**REQUIRED ACTION**
The entries below contain pictures. Write out only the lines from the line with "left wrist: (557, 617)" up to and including the line with "left eye: (284, 101)", exactly, without them.

**SUPPLIED RECORDS**
● ● ● ● ●

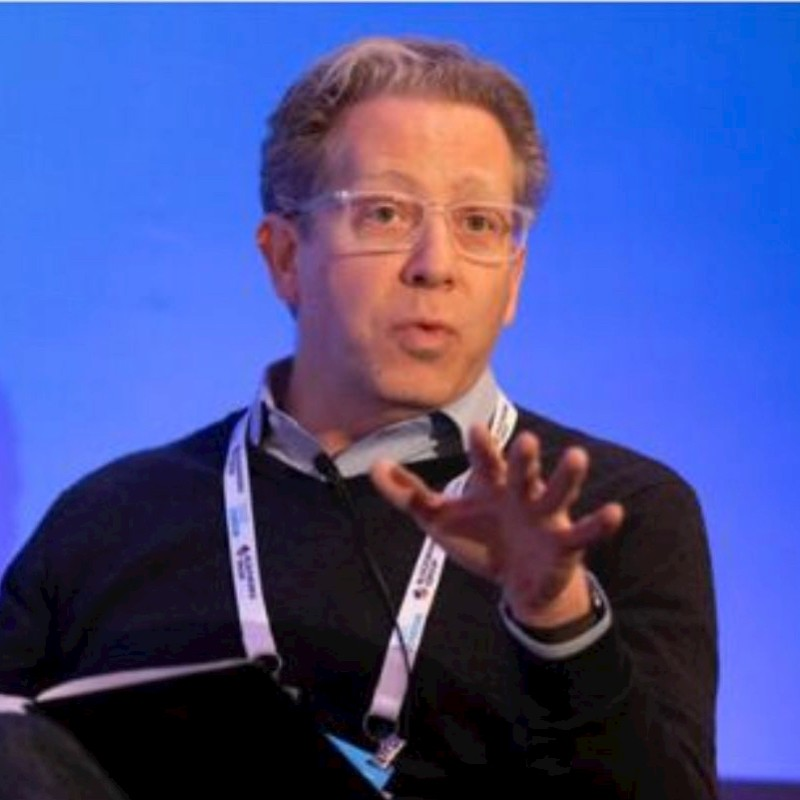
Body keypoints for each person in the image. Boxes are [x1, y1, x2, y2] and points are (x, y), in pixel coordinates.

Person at [0, 36, 718, 798]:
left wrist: (557, 617)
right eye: (384, 212)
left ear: (513, 280)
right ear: (284, 256)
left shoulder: (613, 515)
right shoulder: (111, 518)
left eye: (479, 223)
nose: (435, 264)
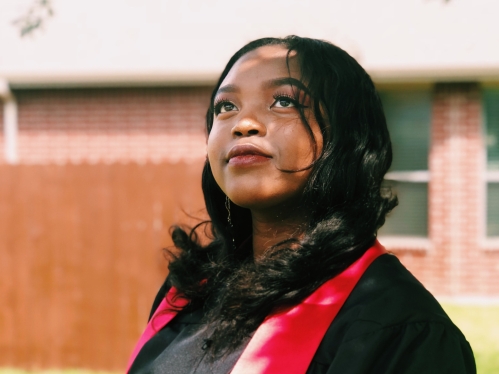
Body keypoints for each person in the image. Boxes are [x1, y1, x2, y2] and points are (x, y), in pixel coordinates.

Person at [127, 36, 476, 373]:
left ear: (347, 135)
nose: (243, 124)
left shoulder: (401, 329)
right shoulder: (187, 293)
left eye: (284, 101)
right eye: (226, 107)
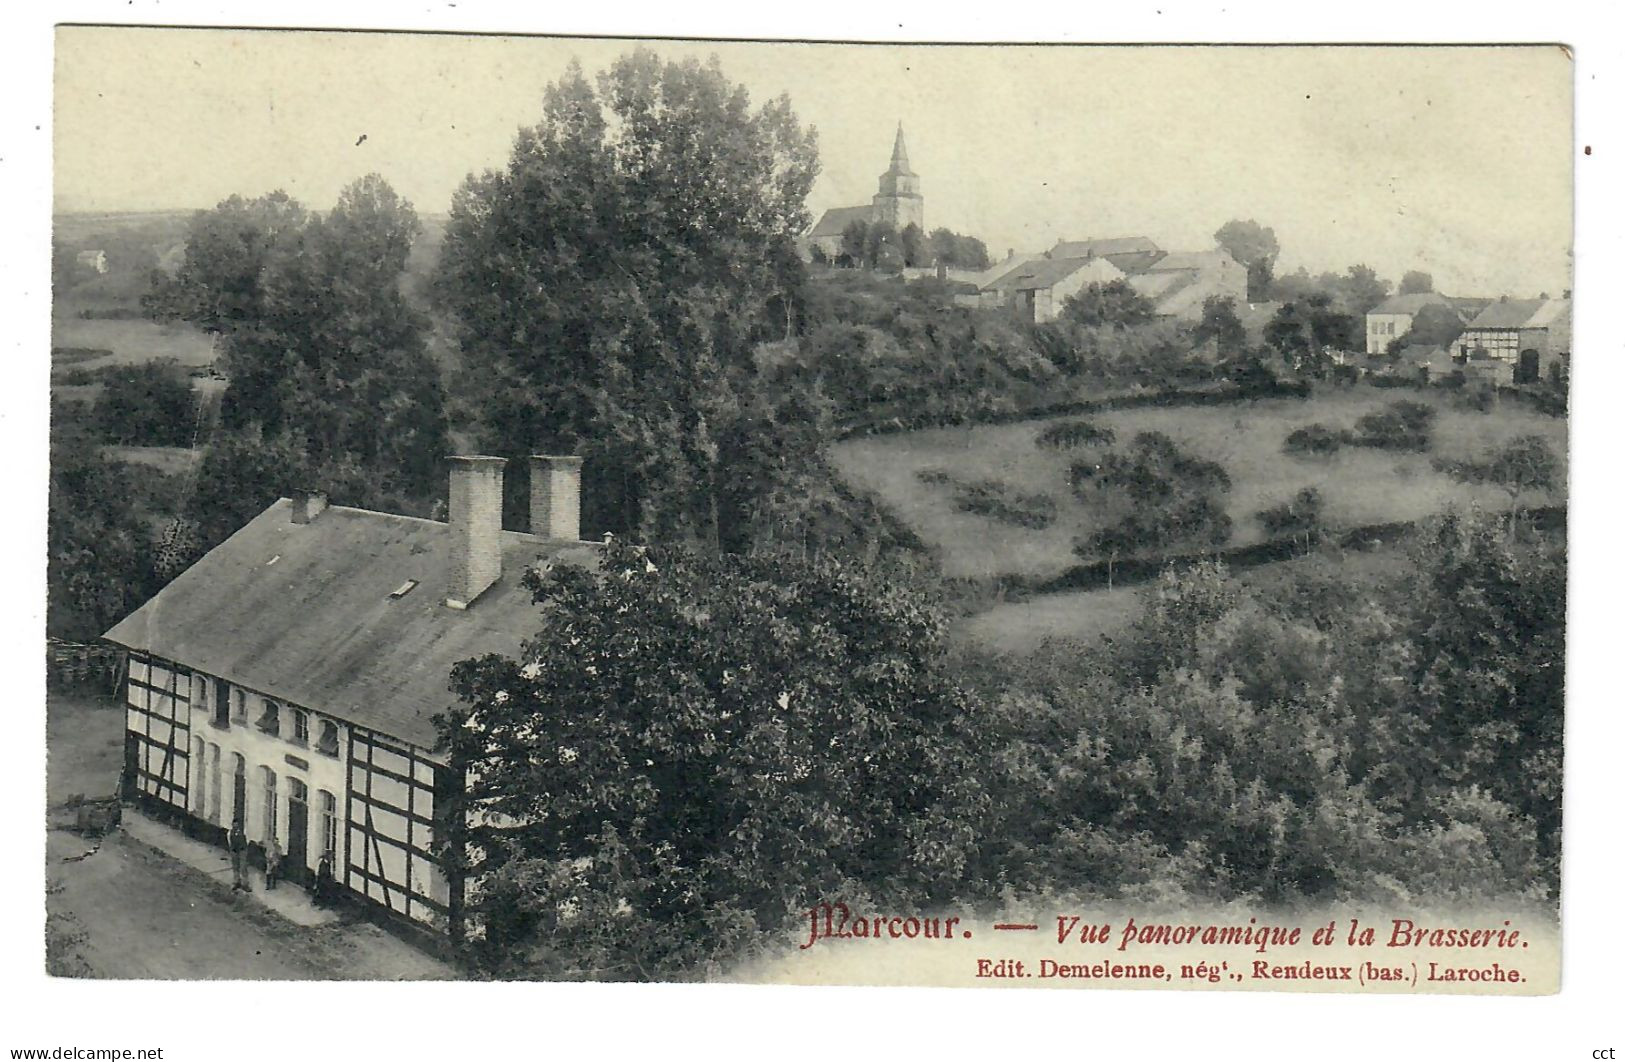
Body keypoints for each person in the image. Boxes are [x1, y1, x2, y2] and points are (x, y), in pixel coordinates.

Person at [227, 822, 250, 892]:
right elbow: (229, 842)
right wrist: (232, 850)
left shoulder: (243, 832)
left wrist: (244, 849)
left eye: (237, 824)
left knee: (243, 867)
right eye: (234, 825)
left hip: (242, 851)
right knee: (235, 866)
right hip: (234, 851)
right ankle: (236, 882)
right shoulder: (229, 833)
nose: (235, 826)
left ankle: (245, 884)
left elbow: (247, 840)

● ● ● ● ●

**SOLUTION FOR THIS PROBLEM**
left wrist: (557, 617)
right eye: (384, 212)
left ear: (513, 280)
right ear: (284, 256)
left shoulder: (613, 515)
right shoulder: (111, 518)
left eye: (479, 223)
nose: (435, 264)
Body keypoints for each person in the image. Boxes are [x1, y1, x2, y2] and points are (x, y), in pixel coordinates.

Person at [127, 36, 476, 373]:
left ear: (347, 135)
nose: (243, 124)
left shoulder: (401, 329)
right shoulder: (187, 293)
left eye: (284, 101)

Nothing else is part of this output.